Allerdings muss man eben auch immer aufpassen, dass die Gammelei nicht auffällt, also kann es in manchen Berufen durchaus so sein, dass jemand dann dadurch gestresst wird, dass er immer Produktivität vortäuschen muss. Genauso kann jemand auch den Anspruch haben, bei seiner Arbeit etwa Nützliches und Wertvolles zu schaffen oder viel zu leisten – das wäre in dem Fall ja nicht gegeben. Wenn man sich aber dabei wohl fühlt, dann ist es eine feine Sache, nicht so viel machen zu müssen.
Ja, auch "Langeweile" kann Stress im Beruf auslösen. Stress ist schließlich einfach emotionale Belastung und hat nicht zwangsläufig etwas mit Überarbeitung oder Gehetztsein zutun. Wobei "Langeweile" ja eigentlich auch der falsche Begriff ist. Ich denke, es ist eher so, dass einen andere Aspekte sehr nerven und dann eben auch emotional bis hin zum Stress belasten können, wenn man untätig auf der Arbeit herumsitzt.

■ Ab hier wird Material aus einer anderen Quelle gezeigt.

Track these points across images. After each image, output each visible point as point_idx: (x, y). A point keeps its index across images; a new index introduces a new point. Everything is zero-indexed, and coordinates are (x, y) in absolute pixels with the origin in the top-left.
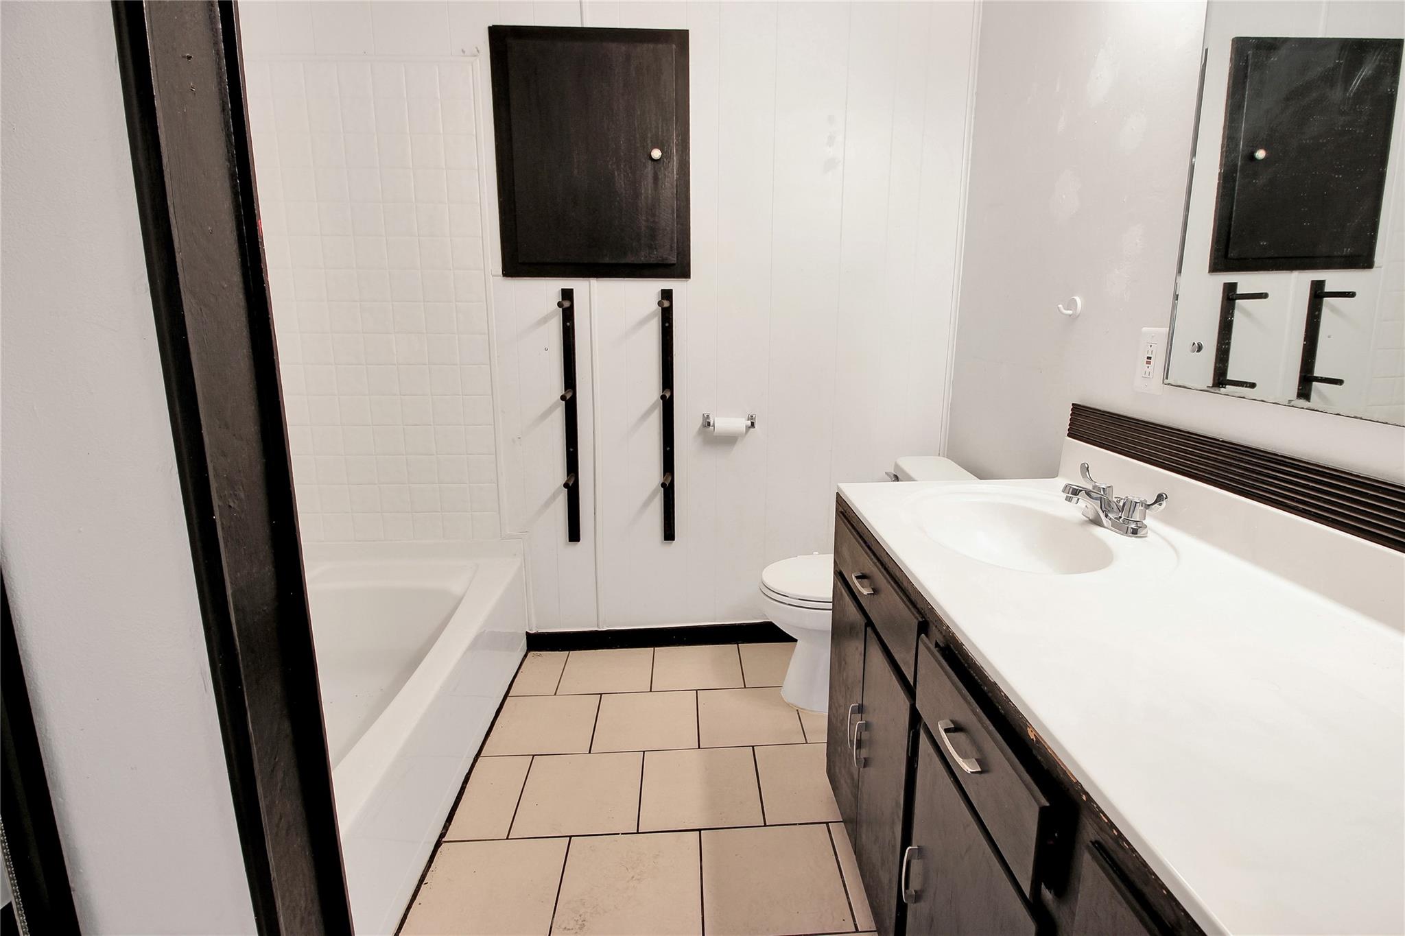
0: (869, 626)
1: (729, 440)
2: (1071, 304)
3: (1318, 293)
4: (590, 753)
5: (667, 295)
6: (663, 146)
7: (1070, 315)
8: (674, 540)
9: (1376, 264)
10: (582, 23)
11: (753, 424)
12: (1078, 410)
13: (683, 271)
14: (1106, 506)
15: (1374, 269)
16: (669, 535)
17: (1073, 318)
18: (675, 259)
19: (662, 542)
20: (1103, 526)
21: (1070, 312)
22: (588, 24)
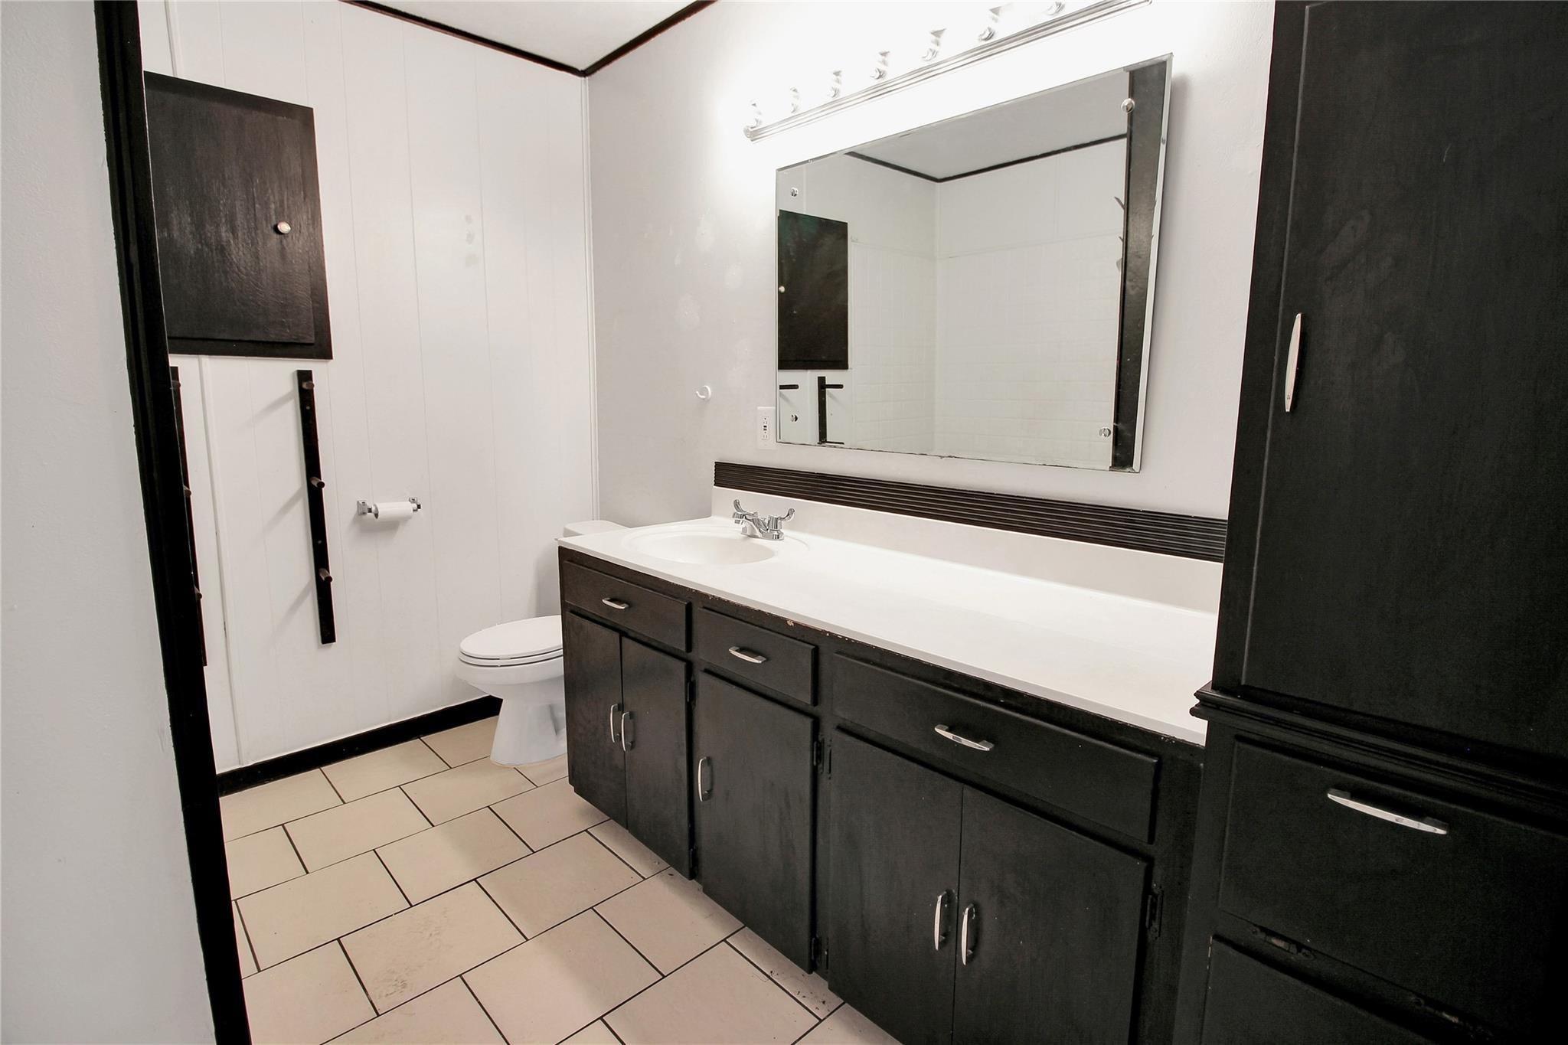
0: (623, 636)
1: (393, 525)
2: (704, 391)
3: (822, 385)
4: (307, 873)
5: (304, 377)
6: (291, 220)
7: (704, 399)
8: (334, 641)
9: (849, 367)
10: (174, 71)
11: (419, 507)
12: (719, 466)
13: (324, 352)
14: (757, 522)
15: (849, 370)
16: (328, 634)
17: (706, 401)
18: (313, 339)
19: (319, 647)
20: (758, 537)
21: (703, 397)
22: (184, 73)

Ein privates Beispiel dazu kann ich auch geben. Da geht es sogar um einen Aspekt, der hier noch gar nicht direkt genannt wurde. Und zwar habe ich einmal an einem Projekt gesessen, an dem mir persönlich sehr viel lag. Ich hatte viele Ideen, wollte viel tun, aber was war? Es musste alles noch durch den Projektleiter abgesegnet werden, und der war nicht da. Und so etwas kam dort oft vor. Man hatte große Pläne und wollte handeln, aber wurde ausgebremst, weil man für den nächsten Schritt irgendeinen Kollegen benötigt hätte (oder eben seine Genehmigung), und die einfach nicht bekam.
Das allein fand ich schon ärgerlich, aber wenn es mehrfach vorkam, und ich dann auch noch von Kollegen gesagt bekam, ich solle doch bisschen langsamer arbeiten, oder ich solle doch froh über die zusätzliche Pause sein und dann eben bisschen online surfen oder einen Kaffee trinken gehen, dann fand ich das besonders unangenehm, da mein emotionaler Zustand ja offensichtlich gar nicht verstanden wurde. Das war also noch einmal mehr irgendwie frustrierend.
Ich kann mir also, gerade in dieser Beispielsituation, die ich eben aus meinen eigenen Erfahrungen beschrieben habe, sehr gut vorstellen, dass da Leute nicht nur "ein bisschen genervt" reagieren, sondern dass es sie auf Dauer, wenn sie das Monate oder sogar Jahre so erleben, wirklich sehr stressen kann.